■ WHAT IS BEING ASKED ■
Exact copy, pictures excluded: write out every line below.

■ INPUT FOR THIS TASK ■
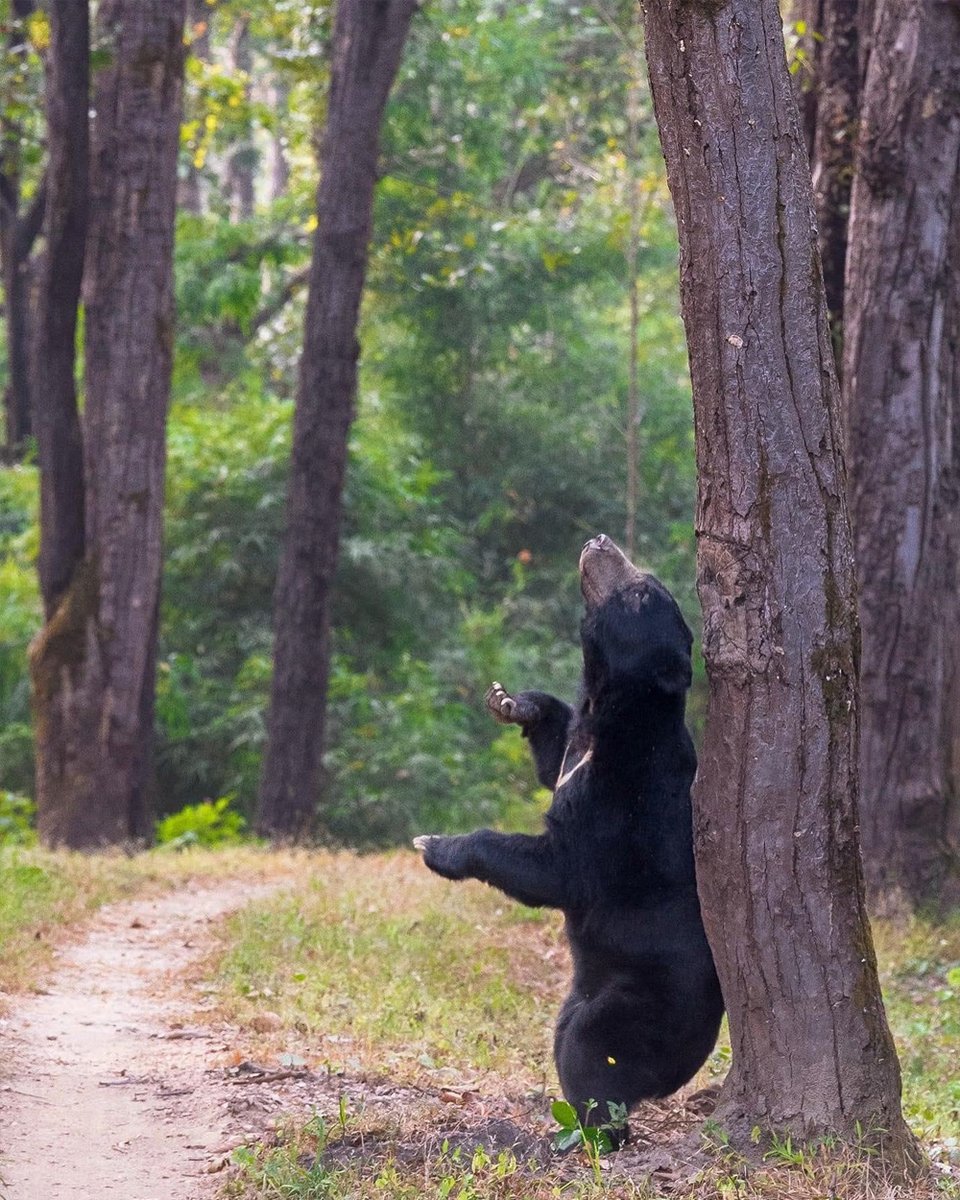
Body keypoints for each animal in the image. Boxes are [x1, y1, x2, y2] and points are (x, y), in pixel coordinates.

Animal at [414, 533, 724, 1142]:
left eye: (642, 592)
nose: (601, 540)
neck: (612, 709)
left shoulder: (621, 796)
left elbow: (561, 867)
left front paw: (435, 845)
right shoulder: (578, 750)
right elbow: (551, 753)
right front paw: (513, 701)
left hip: (641, 999)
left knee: (589, 1050)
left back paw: (596, 1128)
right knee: (566, 1036)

■ RESPONSE TO THIS EXERCISE ■
Body keypoints for each animal in the image. Boxes are [x1, y1, x2, y2] and points are (x, y), in pixel coordinates.

Animal at [414, 533, 724, 1142]:
left eye: (642, 592)
nose: (601, 540)
neck: (612, 709)
left shoulder: (621, 796)
left elbow: (561, 867)
left front paw: (435, 845)
right shoulder: (578, 750)
right elbow: (551, 753)
right front paw: (513, 701)
left hip: (641, 999)
left knee: (589, 1050)
left back paw: (596, 1128)
right knee: (566, 1036)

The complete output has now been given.